Lo stesso stupido risentimento personale che, raccontavo all’inizio, mi animava qualche anno fa l’ho riprovato in parte il giorno che leggevo le due notizie su Angelucci e insieme mi capitava sotto gli occhi anche un’altra notizia che riguardava la sanità nel Lazio. L’Istituto di Neuropsichiatria infantile di via dei Sabelli a Roma “chiude per ferie” perché non ha sufficiente personale per garantire l’apertura estiva (fondi ridotti, prestazioni ridotte, nemmeno l’emergenza è garantita). Si teme che questa interruzione temporanea diventi definitiva a settembre. “Via dei Sabelli”, come eponimamente viene chiamato il centro, è un luogo storico: fondato nel 1967 da Giovanni Bollea, reinventato da Marco Lombardo Radice (nel 2010 è uscito per l’Asino il libro Una concretissima utopia che ne racconta lo spirito che lo animò), è stato raccontato dal Grande cocomero di Francesca Archibugi, segue 2000 bambini e ragazzi con problemi neurologici, con disturbi del neurosviluppo o con problemi psicopatologici e psichiatrici. Tre anni fa, quando era morto Giovanni Bollea, tutti si erano precipitati al capezzale a riconoscere il debito enorme al suo lavoro mentre i tagli si abbattevano su Via dei Sabelli.
Nel 2012 i dipendenti del centro avevano inscenato un funerale simbolico con tanto di bara e banda funebre per celebrare – in assenza di una politica di rifinanziamento – la morte in atto. A gennaio 2013 Zingaretti in campagna elettorale faceva un’assemblea con gli operatori in cui si impegnava a scongiurare la chiusura e a rilanciare l’Istituto. A maggio di quest’anno era stata organizzata una giornata di porte aperte per dare risalto alle iniziative dell’Istituto, e per attrarre solidarietà rispetto alla situazione di difficoltà.
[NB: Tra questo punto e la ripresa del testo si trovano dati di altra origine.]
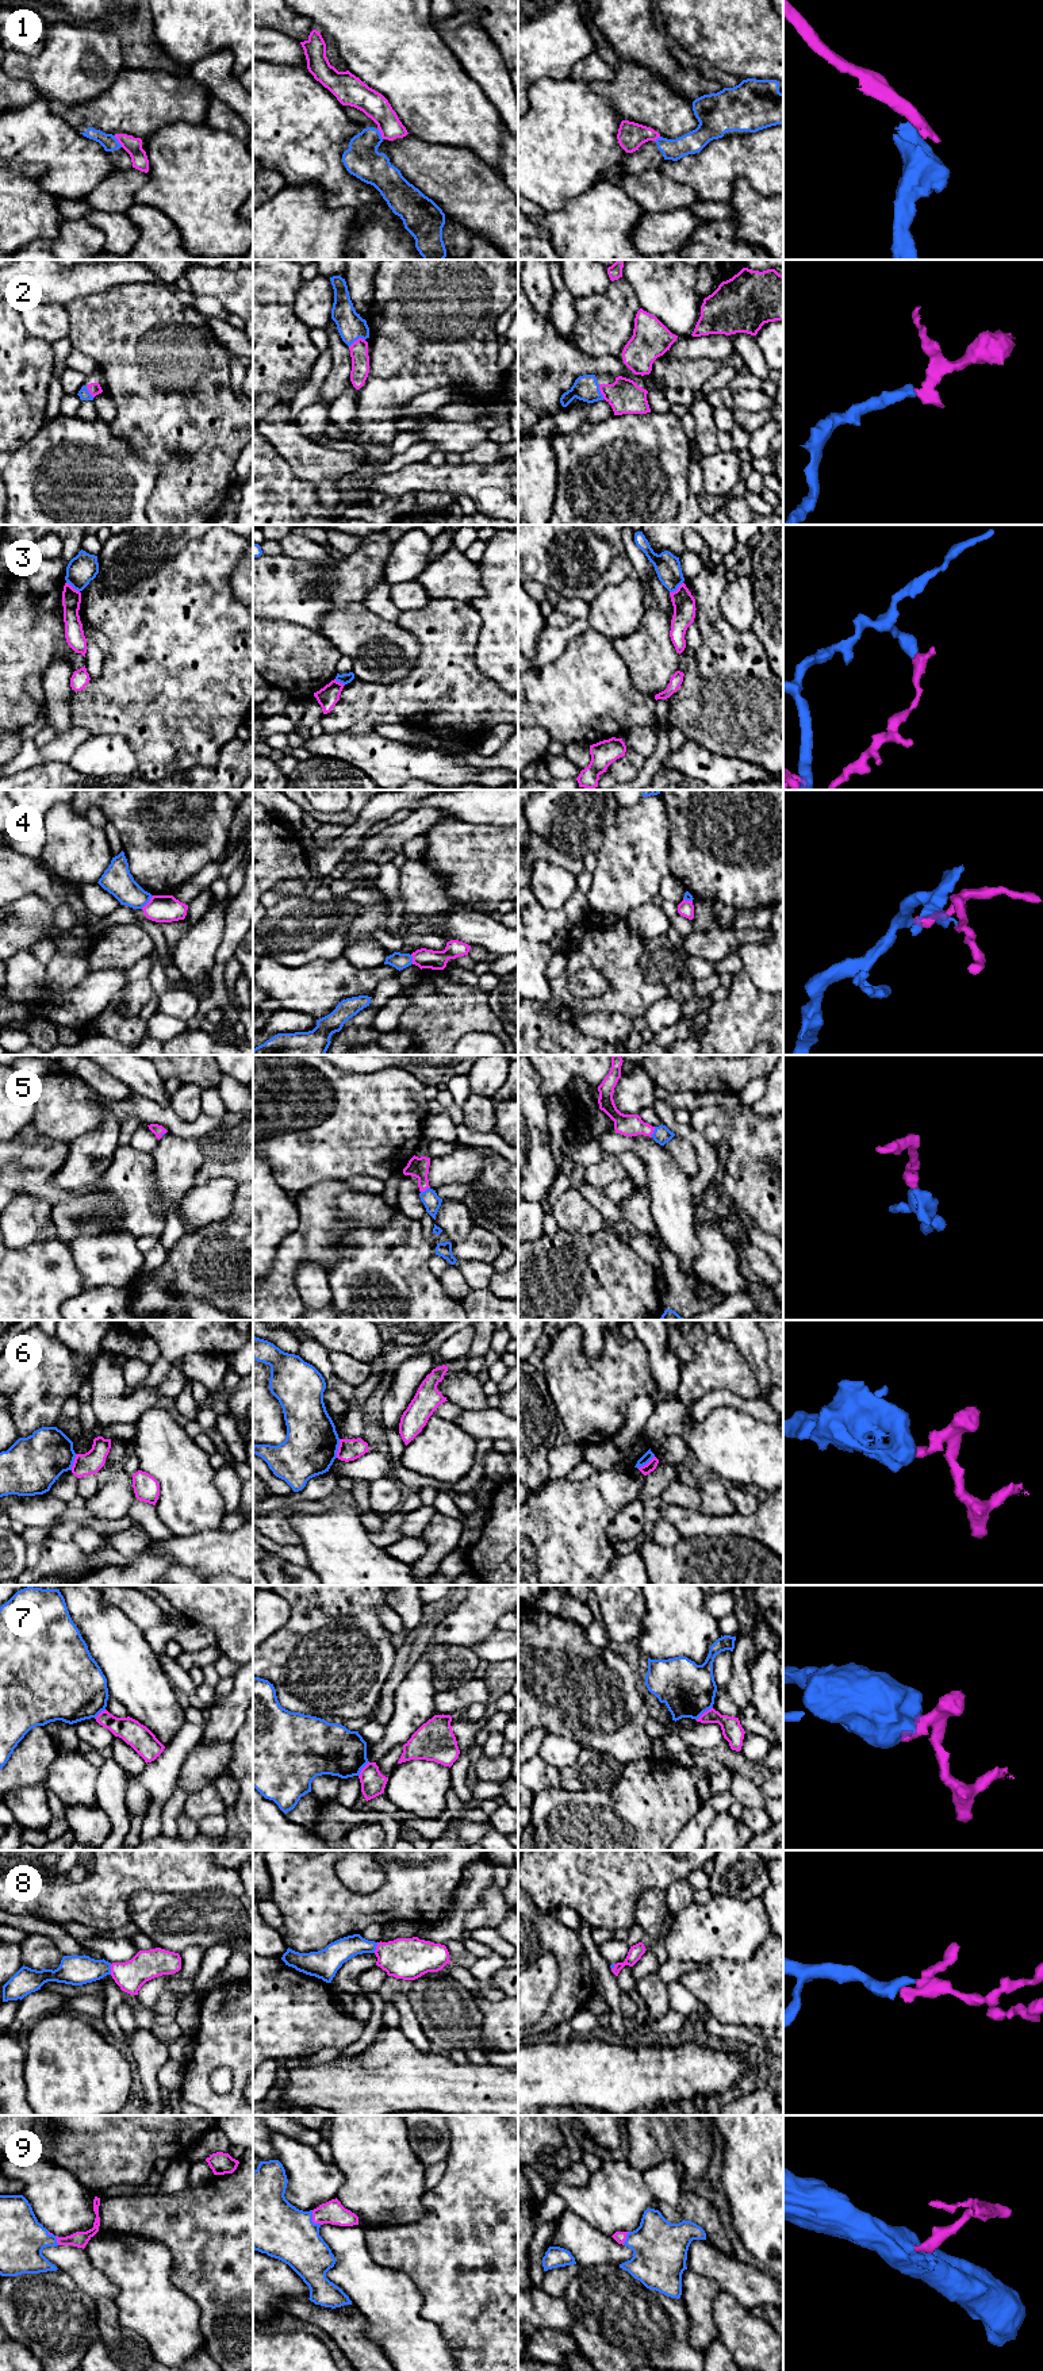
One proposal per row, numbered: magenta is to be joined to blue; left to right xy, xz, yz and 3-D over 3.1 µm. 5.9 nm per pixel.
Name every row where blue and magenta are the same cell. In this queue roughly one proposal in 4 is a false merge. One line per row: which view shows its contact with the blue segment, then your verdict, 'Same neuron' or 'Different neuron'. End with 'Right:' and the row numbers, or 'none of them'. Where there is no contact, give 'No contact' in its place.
1: Touches blue in xy. Different neuron
2: Touches blue in xz. Same neuron
3: Touches blue in yz. Different neuron
4: Touches blue in xy. Different neuron
5: Touches blue in yz. Same neuron
6: Touches blue in xz. Different neuron
7: Touches blue in yz. Different neuron
8: Touches blue in xy. Same neuron
9: Touches blue in xz. Same neuron
Right: 2, 5, 8, 9

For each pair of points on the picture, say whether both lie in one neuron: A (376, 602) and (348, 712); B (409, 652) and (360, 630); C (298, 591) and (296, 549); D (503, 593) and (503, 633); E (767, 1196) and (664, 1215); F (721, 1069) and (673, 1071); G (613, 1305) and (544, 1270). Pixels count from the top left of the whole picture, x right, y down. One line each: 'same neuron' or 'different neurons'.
A: different neurons
B: same neuron
C: different neurons
D: same neuron
E: different neurons
F: same neuron
G: same neuron

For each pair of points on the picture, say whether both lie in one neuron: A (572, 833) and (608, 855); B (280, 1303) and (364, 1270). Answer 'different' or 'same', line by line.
A: different
B: different

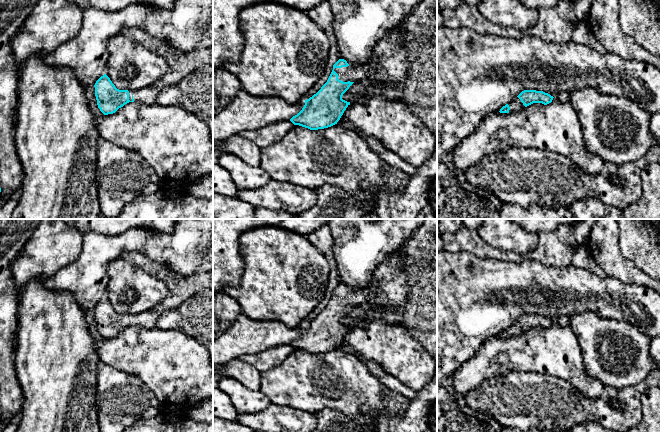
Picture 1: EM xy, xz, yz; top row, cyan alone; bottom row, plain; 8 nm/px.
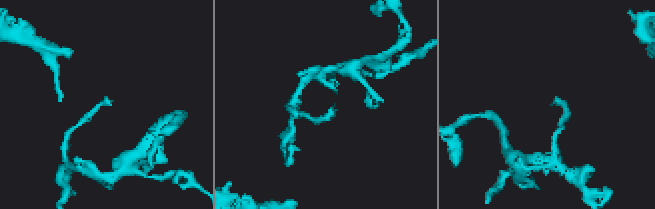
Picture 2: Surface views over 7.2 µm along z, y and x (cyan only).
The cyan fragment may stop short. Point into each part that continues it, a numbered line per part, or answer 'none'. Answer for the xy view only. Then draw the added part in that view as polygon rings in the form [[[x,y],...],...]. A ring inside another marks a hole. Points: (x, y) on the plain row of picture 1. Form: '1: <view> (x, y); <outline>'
1: xy (180, 288); [[[125,252],[121,258],[163,281],[168,290],[165,299],[152,309],[138,314],[128,314],[130,325],[145,328],[155,327],[158,317],[165,310],[179,307],[184,301],[204,289],[213,289],[213,270],[179,276],[167,266],[149,259],[141,252]]]

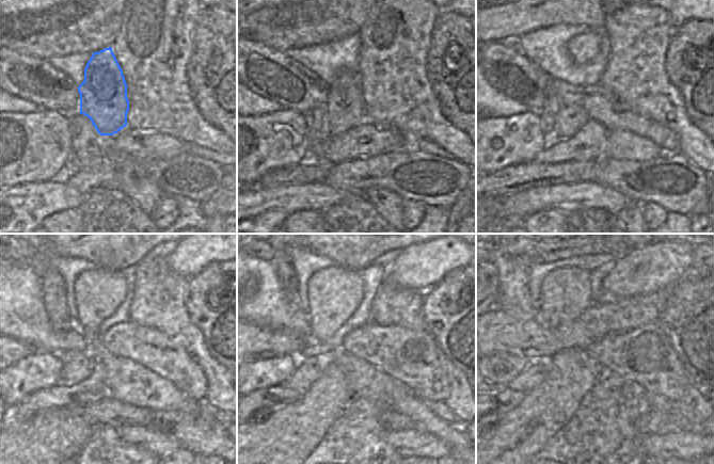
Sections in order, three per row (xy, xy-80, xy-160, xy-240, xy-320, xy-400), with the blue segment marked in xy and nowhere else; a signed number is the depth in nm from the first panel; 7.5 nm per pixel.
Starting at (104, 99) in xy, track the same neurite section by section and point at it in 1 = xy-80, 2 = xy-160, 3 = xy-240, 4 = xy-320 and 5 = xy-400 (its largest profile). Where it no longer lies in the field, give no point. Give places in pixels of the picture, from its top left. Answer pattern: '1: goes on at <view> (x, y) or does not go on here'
1: goes on at xy-80 (345, 106)
2: goes on at xy-160 (571, 118)
3: goes on at xy-240 (77, 365)
4: goes on at xy-320 (308, 368)
5: goes on at xy-400 (535, 374)

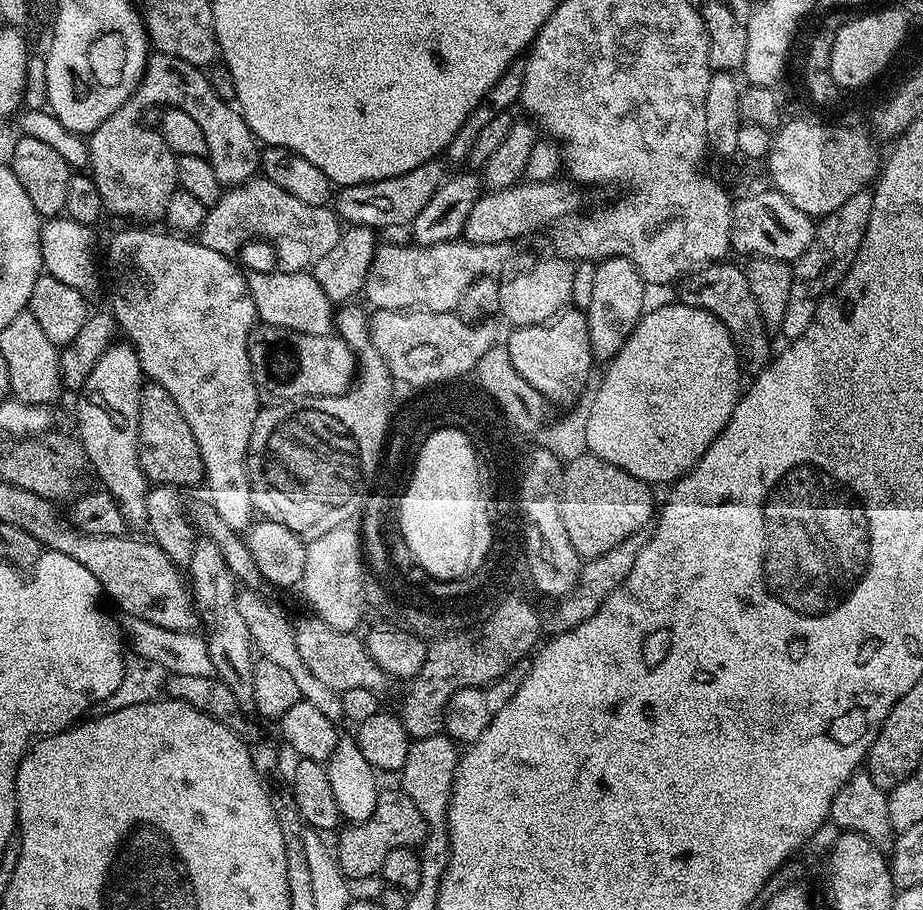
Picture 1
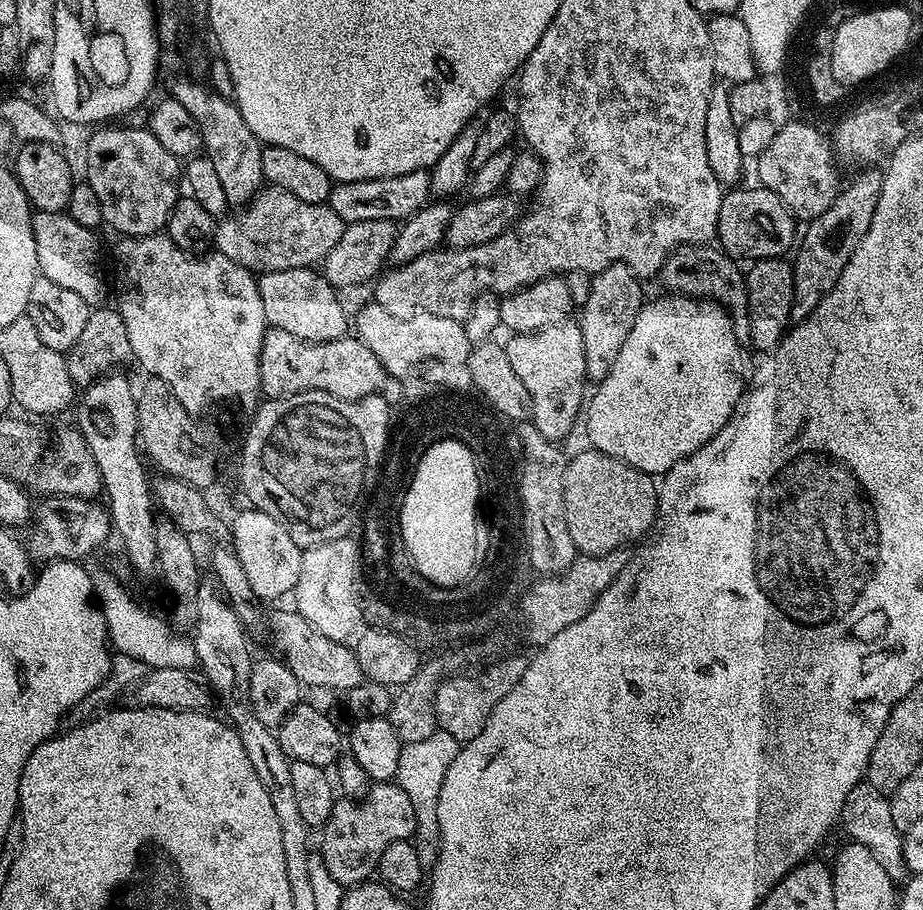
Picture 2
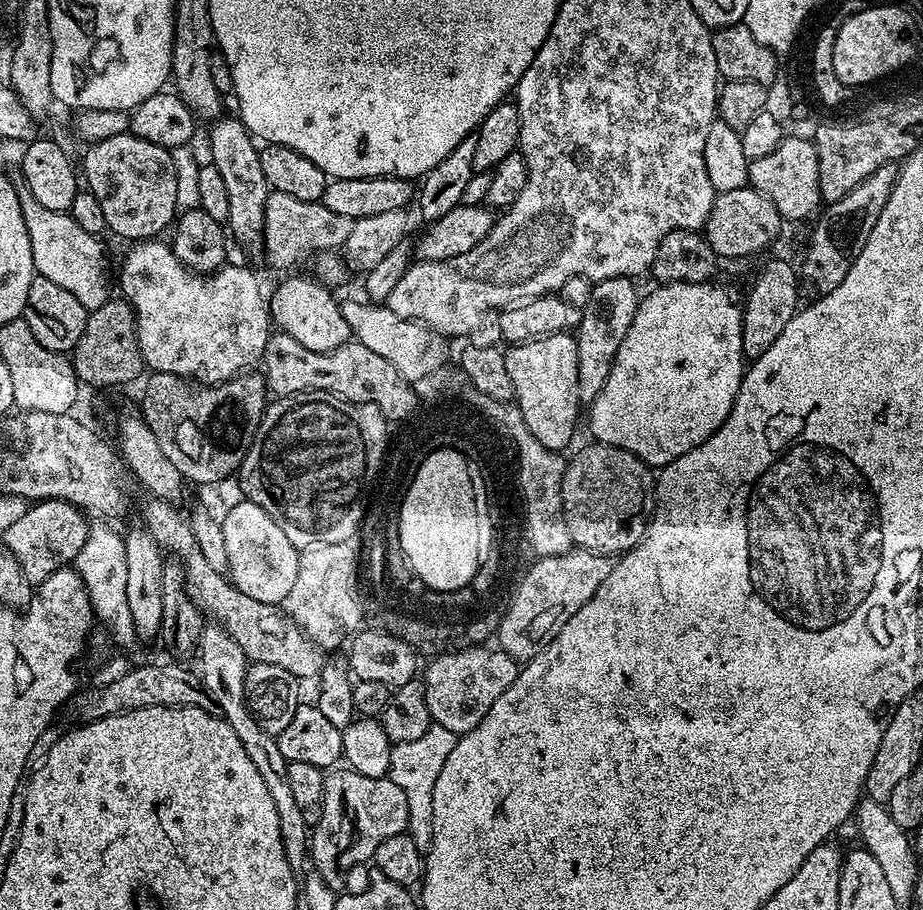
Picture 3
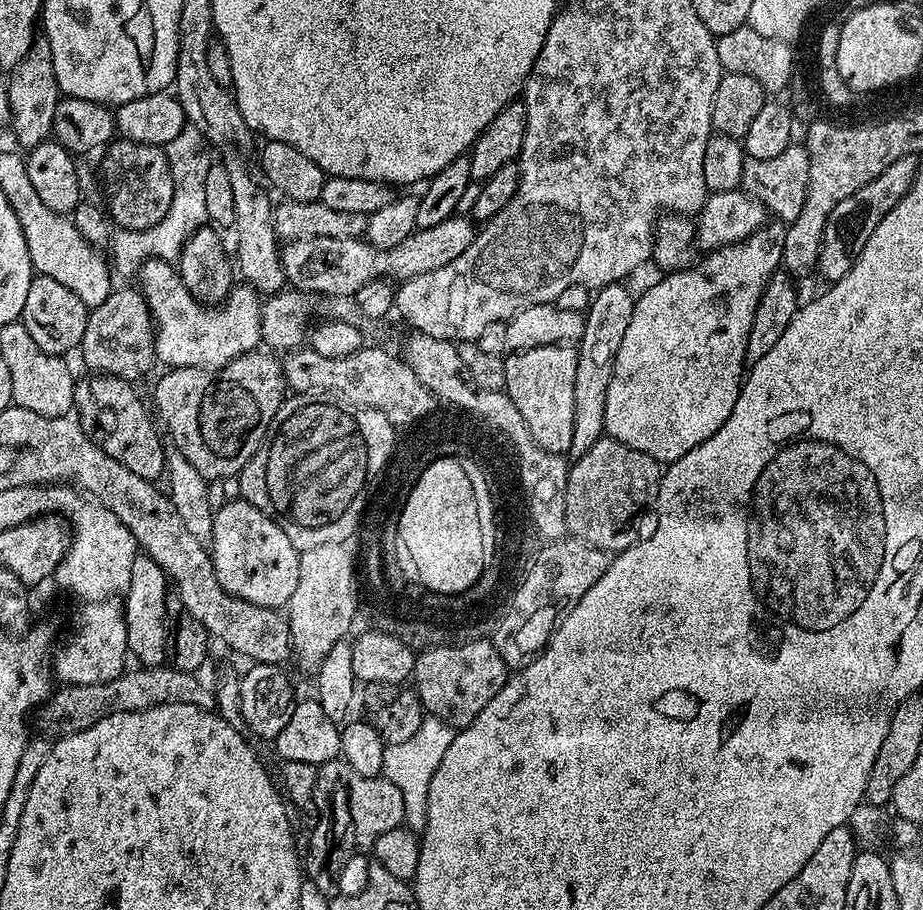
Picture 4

Chiaramente, non è bastata nulla di tutto questo. A luglio la situazione è terminale. E anche se non fosse così emergenziale, la questione non sarebbe poi tanto differente: le richieste dei genitori dei bambini e dei ragazzi surclassano, e di molto, le potenzialità dell’Istituto. Le strutture private che si occupano di neuropsichiatria infantile e giovanile prosperano, l’articolo 32 della Costituzione – il diritto alla salute dell’individuo – va a farsi benedire.